[Extract provided]:
-*-
Some Cameras Stop Recording

jlpoolen commented 2 years ago

I have 5 Reolink cameras feeding into moonfire-nvr. 2 of the cameras (same model) stopped appearing in the LiveView. If I stop and start moonfire-nvr, they reappear and then after some time drop out. I've captured a log for an interval where the two cameras, GarageEast & GarageWest, dropped out.

The log runs for 24 hours from Sun 26 Dec 2021 09:57:43 AM PST to Mon 27 Dec 2021 09:58:08 AM PST. Here is a link to the log file that is being temporarily stored on Google Drive: https://drive.google.com/file/d/1yhoQtxqLSjDYEPxlDrvgz0_Z8F-xpmq2/view?usp=sharing

Tip: line 90,342 is at time point D20211226 20:00:02.449 Also, I restarted Monday at 8:38 a.m. (line 196,486) and both cameras appeared in the LiveView.
-*-
[Provided data]:
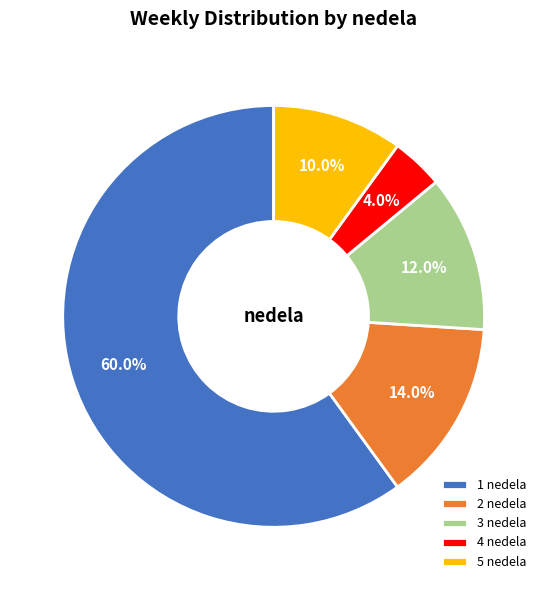

What is the largest slice in the pie chart?

1 nedela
-*-
[Required work]:
- A) Answer these questions from the camera issue post above, putting each answer on its own line with the same mark:
(i) How many Reolink cameras feed into moonfire-nvr?
(ii) How long does the captured log run?
(iii) At what line of the log is the Monday restart?
- B) For each statement, say yes or no depending on whether the camera issue post above agrees with it. Quote the deciding words of the post.
(i) Three of the cameras stopped appearing in the LiveView.
(ii) The log file is being stored temporarily on Google Drive.
(iii) After the Monday restart, both cameras appeared in the LiveView.
- C) Write the next part of the camera issue post above, continuing from its final sentence.

[Responses for each task]:
- A)
(i) 5
(ii) 24 hours
(iii) Line 196,486

- B)
(i) No: "2 of the cameras (same model) stopped appearing in the LiveView."
(ii) Yes: "a link to the log file that is being temporarily stored on Google Drive"
(iii) Yes: "both cameras appeared in the LiveView."

- C)
The drop-out occurs around 8:00 p.m. Sun. 12/26

Raspberry Pi4:

 jlpoole@pi:~/temp $ uname -a
 Linux pi 5.10.63-v7l+ #1457 SMP Tue Sep 28 11:26:14 BST 2021 armv7l GNU/Linux
 jlpoole@pi:~/temp $

Moonfire-nvr:

jlpoole@pi:/usr/local/src/moonfire-nvr $ date; git remote update
Mon 27 Dec 2021 11:26:52 AM PST
Fetching origin
remote: Enumerating objects: 66, done.
remote: Counting objects: 100% (66/66), done.
remote: Compressing objects: 100% (28/28), done.
remote: Total 48 (delta 38), reused 27 (delta 20), pack-reused 0
Unpacking objects: 100% (48/48), done.
From https://github.com/scottlamb/moonfire-nvr
   a7c574e..5c7263b  master     -> origin/master
jlpoole@pi:/usr/local/src/moonfire-nvr $ date; git status -uno
Mon 27 Dec 2021 11:27:03 AM PST
On branch master
Your branch is behind 'origin/master' by 9 commits, and can be fast-forwarded.
  (use "git pull" to update your local branch)

Changes not staged for commit:
  (use "git add <file>..." to update what will be committed)
  (use "git checkout -- <file>..." to discard changes in working directory)

        modified:   ui/package-lock.json

no changes added to commit (use "git add" and/or "git commit -a")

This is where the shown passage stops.